Anything that goes against these improvements or any sign of policies that
could remove the protection of the most fragile members of society, risks to
environment, any type of discrimination, should be repudiated vehemently.
There is plenty of good new Federal Deputies and a solid centre (centrao) in
the national Congress who will oppose and vote against anything that would
harm the democratic society that Brazil has built over the last 30 years.
Let's hope the opposition is clever and constructive. Unfortunately, as seen
in the past, the opposition tries to sabotage and destruct, working for self
interest, rather than for the good of the country. I did not vote for
Bolsonaro, he does not represent me. I do not vote for PT or Haddad, they do
not represent me. BUT there was a democratic elections and one of them is now
responsible to fulfill his promises and the people will be paying a lot of
attention. If he does anything stupid, there will be a lot of protests, the
people will go to the streets and demand the right thing is done. It is now
time to work hard and make it work. Enough division, enough arguments, one
nation, no matter gender, skin colour or sexual preference. Let's work
together for you and for the country.
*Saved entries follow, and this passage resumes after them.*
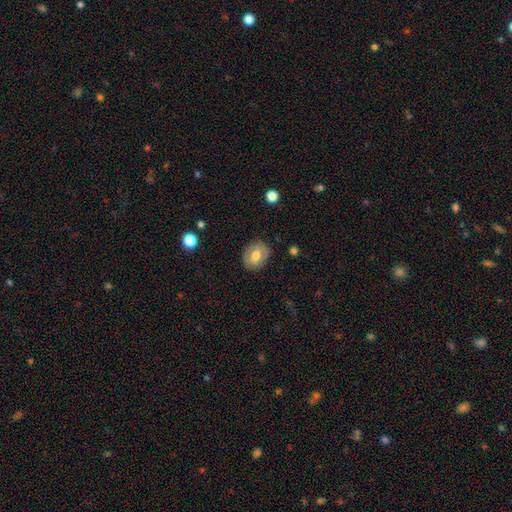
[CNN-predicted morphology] type=smooth (59%); roundness=in between (55%); merging=none (81%).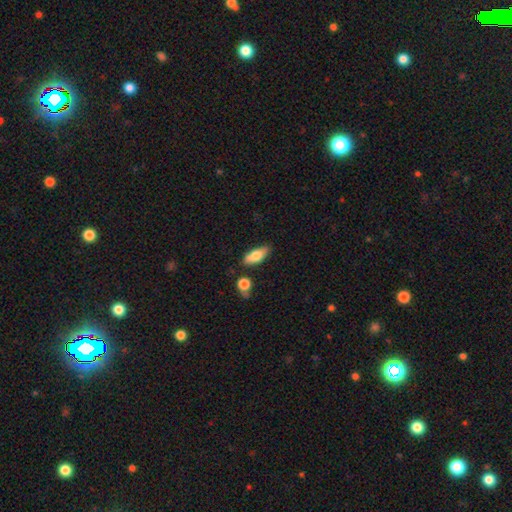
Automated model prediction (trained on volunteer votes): This is likely a smooth galaxy (73%). How rounded: likely in between (76%). Merging: likely none (73%).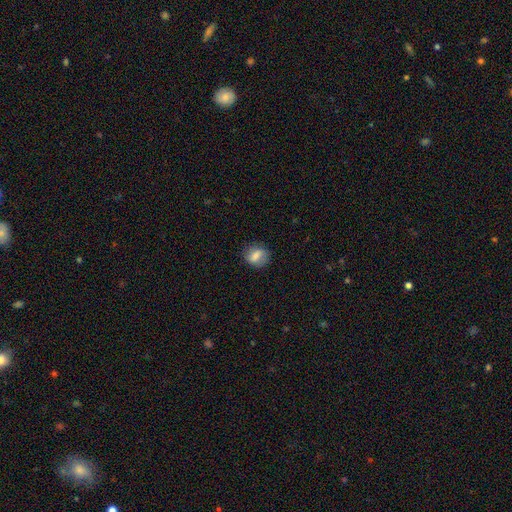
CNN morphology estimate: type=smooth (74%); roundness=round (53%); merging=none (80%).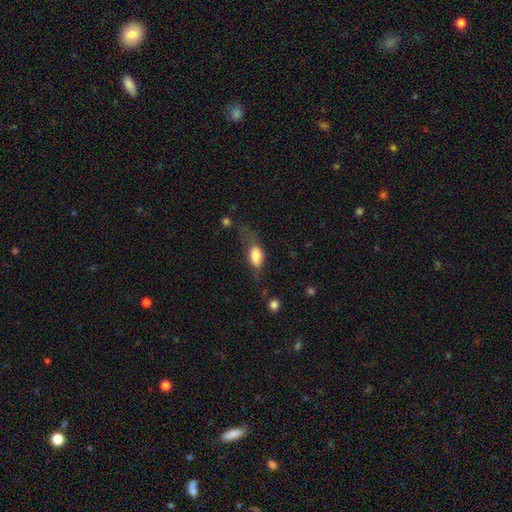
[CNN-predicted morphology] Q: Smooth or featured?
A: smooth (78%); runner-up: featured or disk (15%)
Q: How rounded?
A: in between (86%); runner-up: cigar-shaped (8%)
Q: Merging?
A: none (38%); runner-up: major disturbance (30%)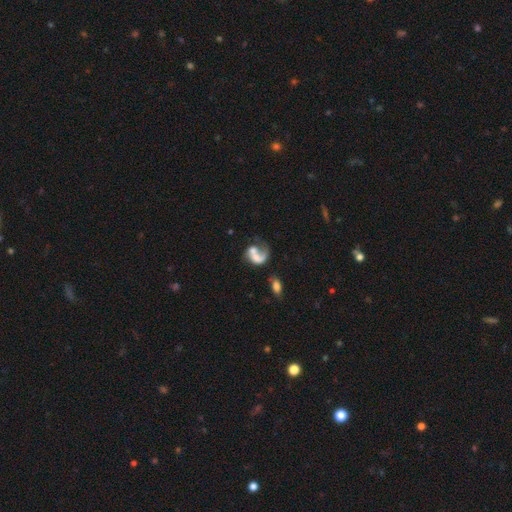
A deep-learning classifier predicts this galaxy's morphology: A featured or disk galaxy (53%) with no bar (79%), spiral arms (59%) and no central bulge (31%). Merging: merger (39%).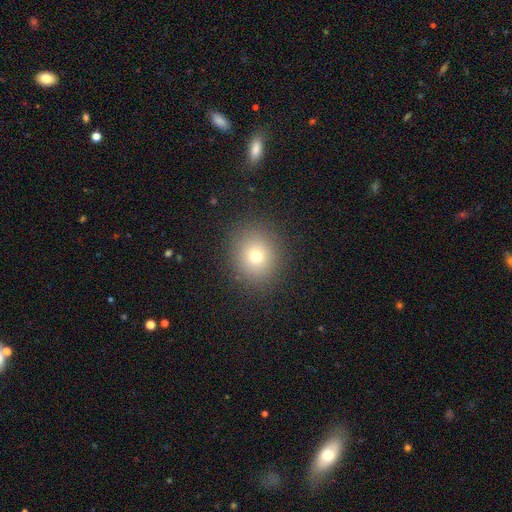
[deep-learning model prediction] The model was most divided on "smooth or featured": smooth: 72%, star or artifact: 16%, featured or disk: 12%. More confident: merging — none (88%); how rounded — round (78%).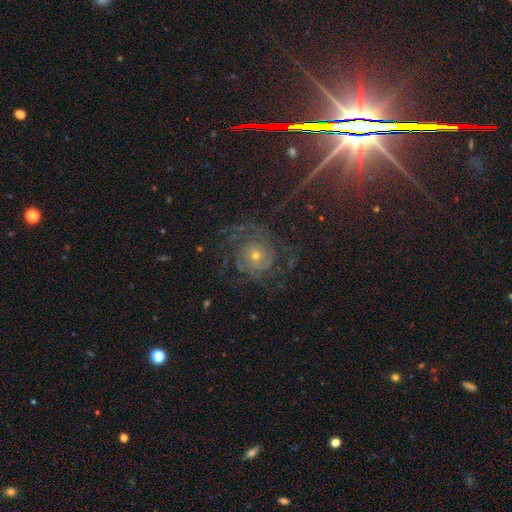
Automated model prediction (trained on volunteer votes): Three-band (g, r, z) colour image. It shows a featured or disk galaxy (76%) with no bar (80%), tight (60%) spiral arms (93%) and a small central bulge (56%). Merging: none (71%).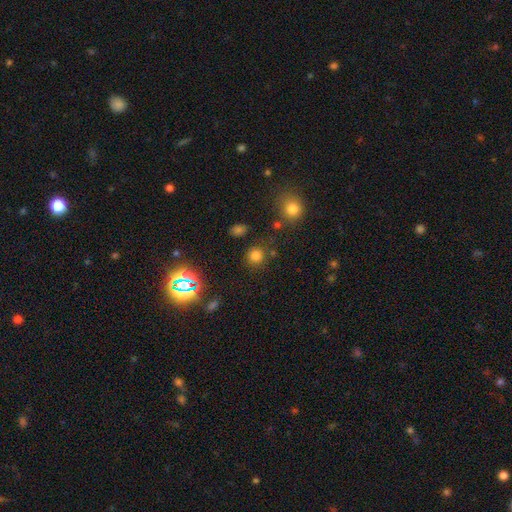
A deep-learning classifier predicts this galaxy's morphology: smooth_or_featured: smooth (p=0.75) [alt: star or artifact p=0.20]
how_rounded: round (p=0.90) [alt: in between p=0.09]
merging: none (p=0.82) [alt: minor disturbance p=0.09]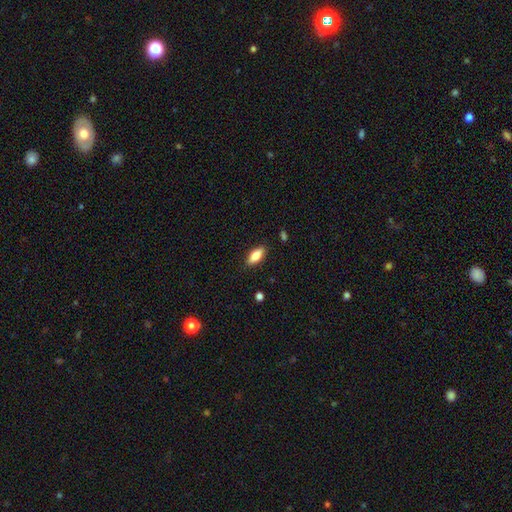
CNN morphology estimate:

Wherever your are and live!

------
rbanffy
It's hard to say what his policies will be. He's been using contradicting
information from the start, contradicting and being contradicted by his
finance minister and vice-president.

I have a really bad feeling about this.

------
tartoran
More guns for everyone he says.

Easing the license for gun ownership will be a disaster in the long run, and
that will take a concentrated effort over a long period of time to undo. Hard
if not Close impossible in Brazil.

------
anon4738383
1920's all over again. Civil wars to follow.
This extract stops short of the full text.